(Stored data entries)
○ ○ ○

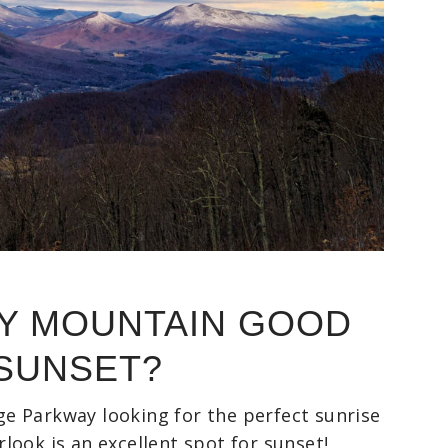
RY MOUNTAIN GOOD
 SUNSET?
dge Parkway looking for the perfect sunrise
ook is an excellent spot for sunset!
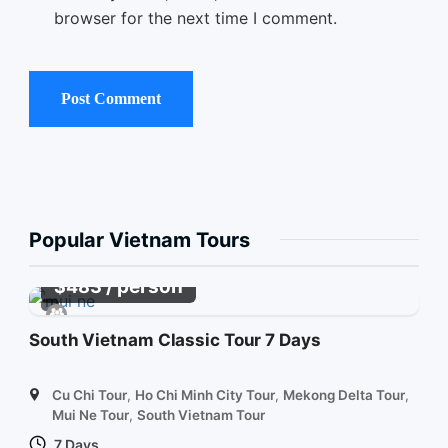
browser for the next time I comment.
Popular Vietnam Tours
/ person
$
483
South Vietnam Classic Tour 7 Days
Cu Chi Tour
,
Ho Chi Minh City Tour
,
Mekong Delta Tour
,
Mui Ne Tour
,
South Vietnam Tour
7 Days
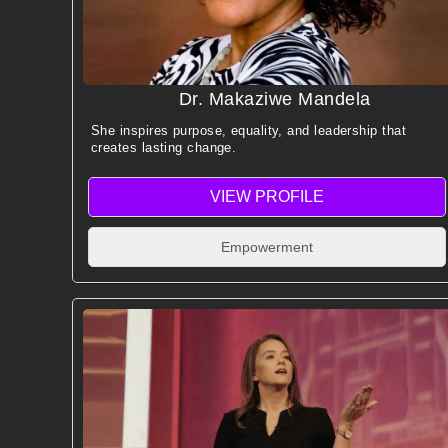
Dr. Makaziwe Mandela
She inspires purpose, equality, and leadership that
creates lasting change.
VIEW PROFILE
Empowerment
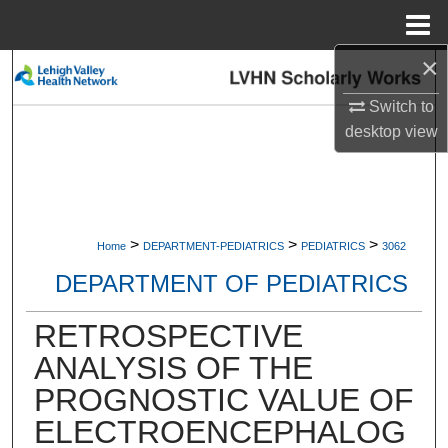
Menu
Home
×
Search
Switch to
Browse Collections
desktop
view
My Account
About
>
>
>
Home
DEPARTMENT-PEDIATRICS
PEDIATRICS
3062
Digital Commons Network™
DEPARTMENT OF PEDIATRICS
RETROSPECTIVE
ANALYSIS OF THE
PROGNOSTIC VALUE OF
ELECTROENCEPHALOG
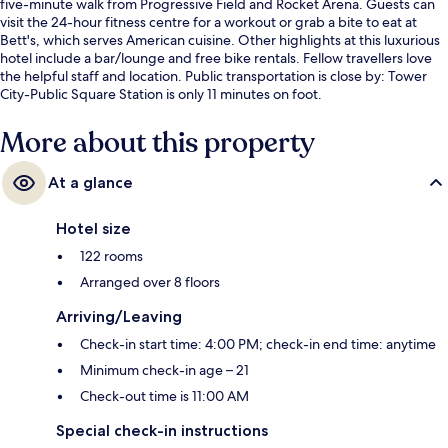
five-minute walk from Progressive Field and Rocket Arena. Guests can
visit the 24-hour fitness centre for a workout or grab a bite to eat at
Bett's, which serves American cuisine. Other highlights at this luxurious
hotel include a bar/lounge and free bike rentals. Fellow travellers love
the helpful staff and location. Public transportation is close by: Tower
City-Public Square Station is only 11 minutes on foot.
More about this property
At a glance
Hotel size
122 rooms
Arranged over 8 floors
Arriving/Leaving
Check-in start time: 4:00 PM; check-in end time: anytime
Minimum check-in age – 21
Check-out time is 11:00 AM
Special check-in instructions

○ ○ ○

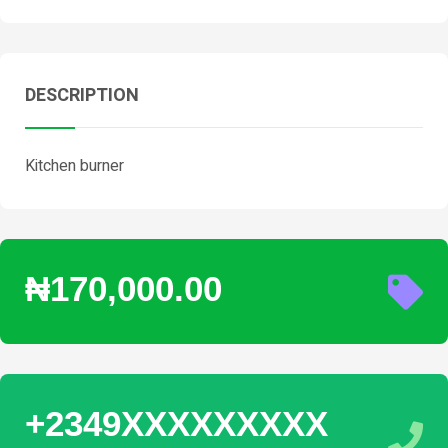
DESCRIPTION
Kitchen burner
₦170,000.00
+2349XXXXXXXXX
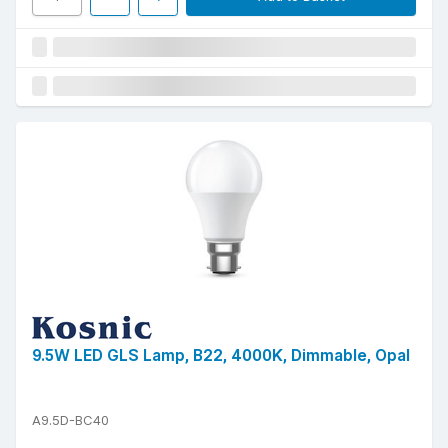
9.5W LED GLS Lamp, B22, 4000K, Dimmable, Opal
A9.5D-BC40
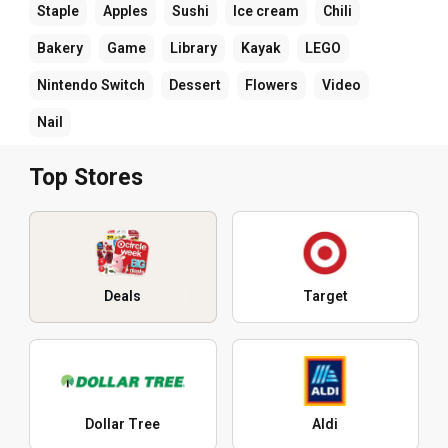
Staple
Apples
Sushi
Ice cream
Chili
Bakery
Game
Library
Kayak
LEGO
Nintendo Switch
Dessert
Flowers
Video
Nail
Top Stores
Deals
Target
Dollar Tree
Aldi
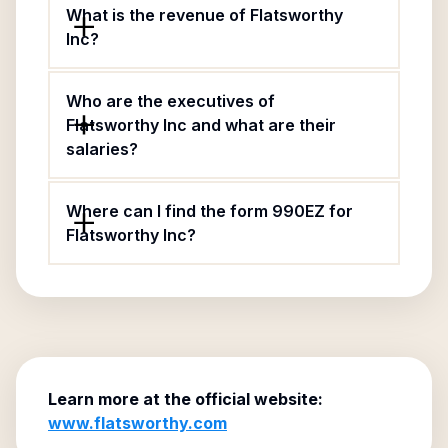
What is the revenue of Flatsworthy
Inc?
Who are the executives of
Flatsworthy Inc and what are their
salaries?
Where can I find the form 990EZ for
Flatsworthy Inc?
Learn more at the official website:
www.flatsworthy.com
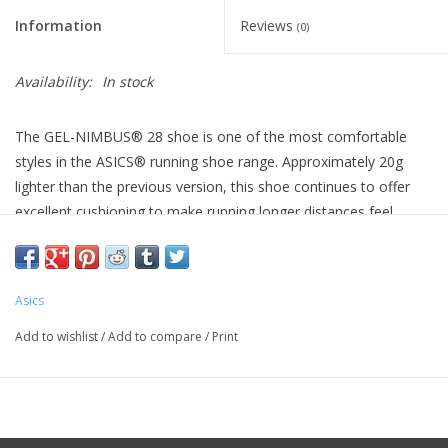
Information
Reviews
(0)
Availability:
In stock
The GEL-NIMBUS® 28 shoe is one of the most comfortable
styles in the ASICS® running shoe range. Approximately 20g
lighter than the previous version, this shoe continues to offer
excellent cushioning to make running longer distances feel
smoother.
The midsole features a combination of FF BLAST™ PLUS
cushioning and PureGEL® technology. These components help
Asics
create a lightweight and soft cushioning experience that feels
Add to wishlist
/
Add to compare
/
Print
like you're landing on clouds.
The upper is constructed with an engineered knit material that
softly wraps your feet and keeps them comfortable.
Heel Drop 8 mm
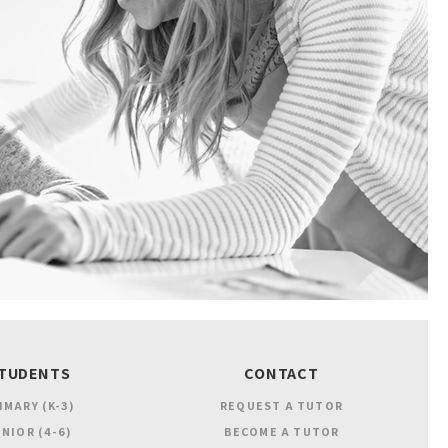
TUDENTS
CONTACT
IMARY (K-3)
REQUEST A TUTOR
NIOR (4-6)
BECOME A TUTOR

○ ○ ○

## Instructions to follow
Write out, word for word, the stretch of entries that begins at the line with "RY MOUNTAIN GOOD" and ends at the line with "Bett's, which serves". Pictures do not belong in it.

## Output below
RY MOUNTAIN GOOD
 SUNSET?
dge Parkway looking for the perfect sunrise
ook is an excellent spot for sunset!
browser for the next time I comment.
Popular Vietnam Tours
/ person
$
483
South Vietnam Classic Tour 7 Days
Cu Chi Tour
,
Ho Chi Minh City Tour
,
Mekong Delta Tour
,
Mui Ne Tour
,
South Vietnam Tour
7 Days
Dr. Makaziwe Mandela
She inspires purpose, equality, and leadership that
creates lasting change.
VIEW PROFILE
Empowerment
Menu
Home
×
Search
Switch to
Browse Collections
desktop
view
My Account
About
>
>
>
Home
DEPARTMENT-PEDIATRICS
PEDIATRICS
3062
Digital Commons Network™
DEPARTMENT OF PEDIATRICS
RETROSPECTIVE
ANALYSIS OF THE
PROGNOSTIC VALUE OF
ELECTROENCEPHALOG
five-minute walk from Progressive Field and Rocket Arena. Guests can
visit the 24-hour fitness centre for a workout or grab a bite to eat at
Bett's, which serves American cuisine. Other highlights at this luxurious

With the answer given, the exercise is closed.